CATCH THE BUZZ – Bees! They May Be Your New Neighbors, But Don’t Panic.

Jacob Fenston

Beekeeper Toni Burnham shakes a tree branch, sending a swarm of tens of thousands of bees flying.

Toni Burnham will be a guest on the May KIM&JIM show, sharing much more about the DC Bees group, and what they have accomplished in this extremely urban beekeeping setting. Don’t miss it!

Urban beekeeping is all the rage lately — in D.C. it’s been growing in popularity since it was legalized just over five years ago. That means many of us are living in close proximity to bee colonies, and this time of year, as the warm weather hits, it’s not too uncommon to see a swarm of thousands of bees. But don’t panic — there’s help nearby.

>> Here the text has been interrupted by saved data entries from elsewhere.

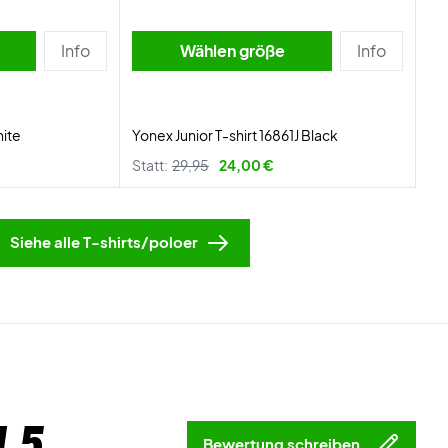
Info
Wählen größe
Info
hite
Yonex Junior T-shirt 16861J Black
Statt:
29,95
24,00 €
Siehe alle T-shirts/poloer
 5
Bewertung schreiben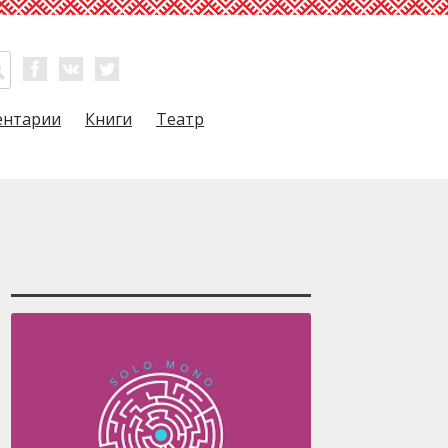
ентарии
Книги
Театр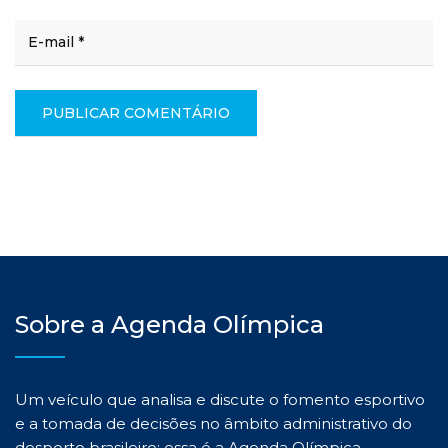
Sobre a Agenda Olímpica
Um veículo que analisa e discute o fomento esportivo
e a tomada de decisões no âmbito administrativo do
desporto brasileiro: essa é a Agenda Olímpica.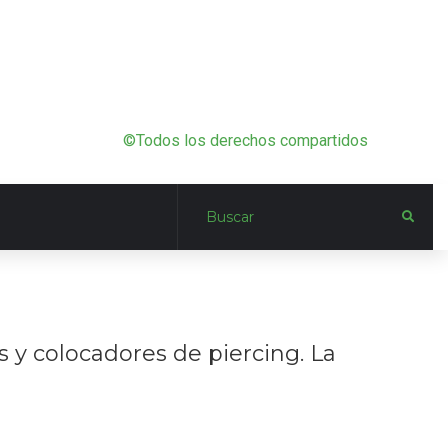
©Todos los derechos compartidos
s y colocadores de piercing. La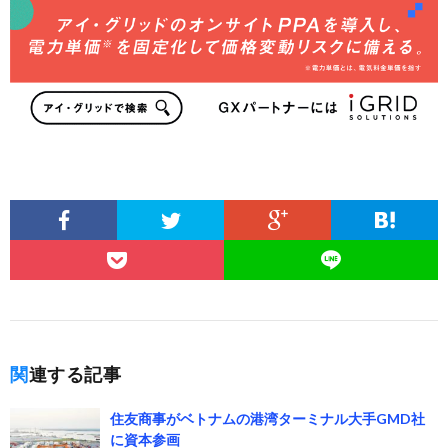
関連する記事
住友商事がベトナムの港湾ターミナル大手GMD社
に資本参画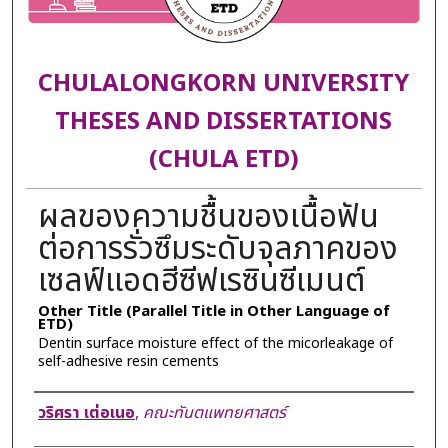
CHULALONGKORN UNIVERSITY
THESES AND DISSERTATIONS
(CHULA ETD)
ผลของความชื้นของเนื้อฟัน
ต่อการรั่วซึมระดับจุลภาคของ
เซลฟ์แอดฮีซีฟเรซินซีเมนต์
Other Title (Parallel Title in Other Language of
ETD)
Dentin surface moisture effect of the micorleakage of
self-adhesive resin cements
Author
วริศรา เต่อเนอ
,
คณะทันตแพทยศาสตร์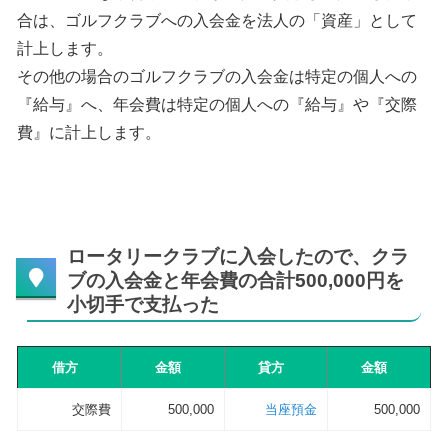
合は、ゴルフクラブへの入会金を法人の「資産」として
計上します。
その他の場合のゴルフクラブの入会金は特定の個人への
『給与』へ、年会費は特定の個人への『給与』や『交際
費』に計上します。
ロータリークラブに入会したので、クラ
ブの入会金と年会費の合計500,000円を
小切手で支払った
借方
金額
貸方
金額
交際費
500,000
当座預金
500,000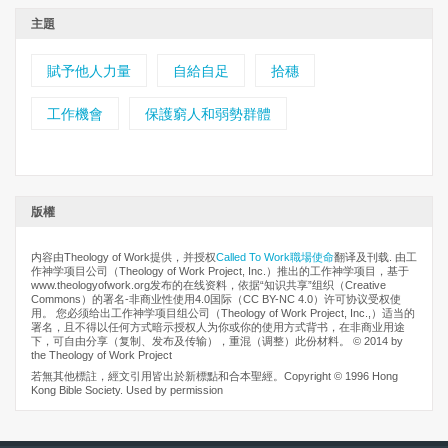
主題
賦予他人力量
自給自足
拾穗
工作機會
保護窮人和弱勢群體
版權
内容由Theology of Work提供，并授权
Called To Work職場使命
翻译及刊载. 由工
作神学项目公司（Theology of Work Project, Inc.）推出的工作神学项目，基于
www.theologyofwork.org发布的在线资料，依据“知识共享”组织（Creative
Commons）的署名-非商业性使用4.0国际（CC BY-NC 4.0）许可协议受权使
用。 您必须给出工作神学项目组公司（Theology of Work Project, Inc.,）适当的
署名，且不得以任何方式暗示授权人为你或你的使用方式背书，在非商业用途
下，可自由分享（复制、发布及传输），重混（调整）此份材料。 © 2014 by
the Theology of Work Project
若無其他標註，經文引用皆出於新標點和合本聖經。Copyright © 1996 Hong
Kong Bible Society. Used by permission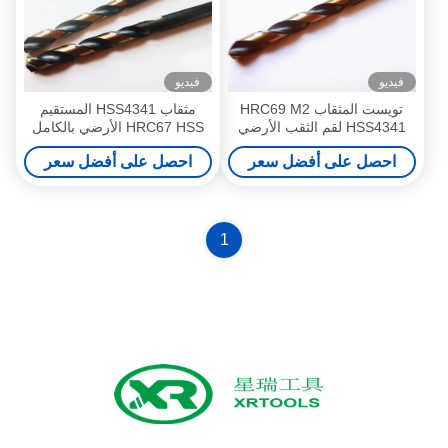
فيديو
فيديو
تويست المثقاب HRC69 M2
مثقاب HSS4341 المستقيم
HSS4341 لقم الثقب الأرضي
HRC67 HSS الأرضي بالكامل
بالكامل
احصل على أفضل سعر
احصل على أفضل سعر
1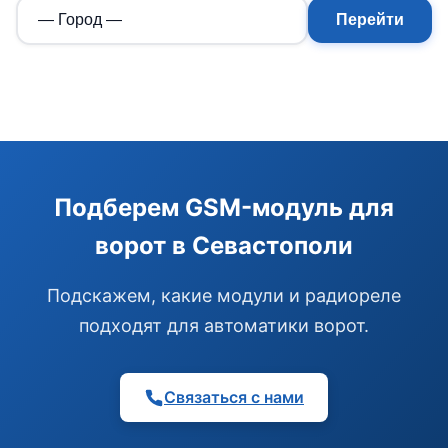
Перейти
Э
Здравствуйте!
Помогу подобрать GSM-сигнализацию,
Подберем GSM-модуль для
модуль управления или готовый комплект.
ворот в Севастополи
Подобрать сигнализацию
Узнать цену и наличие
Написать в Telegram
Подскажем, какие модули и радиореле
Здравствуйте! Чем помочь?
подходят для автоматики ворот.
Связаться с нами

On a recent sunny afternoon, when the temperature had risen from the 40s in the morning to the mid-70s, Sherry Cohen is all geared up in her beekeeping veil and jacket. She is looking up at a tree branch covered in bees. Lots of bees.

“Maybe about 20 or 30 thousand bees,” she estimates, looking at the large clump. Cohen and her fellow beekeeper, Toni Burnham, cut away foliage and set up a step stool to reach the branch. Then comes the fun part: Burnham grabs the branch and gives it a hard shake.

Suddenly the air is filled with bees — many of them fall into a cardboard Staples box Burnham is holding.

“Alright let’s see where they go,” says Burnham.

“If the queen is in the box, the loose bees will follow,” says Cohen.

Bees swarm in the spring — over the winter the hives have been growing, and now the bees need more space, so they split up. Some stay behind with a new queen, others leave with the original queen bee, looking for a new home.

These bees are from a hive at a community garden in Upper Northwest D.C., and they eventually settle down in the Staples box (bees are relatively tame when they swarm — before leaving the hive they fill up on honey, and are unlikely to sting.) Burnham eventually loads the box into her Kia Soul and drives to a local agriculture non-profit.

Burnham and Cohen are part of the D.C. Beekeepers Alliance’s Swarm Squad, a group of more than sixty local beekeepers who jump into action whenever someone reports a swarm. With the swing in temperatures yesterday, Burnham spent all afternoon responding to call after call.

“But you know what? Hot damn it’s fun,” she says.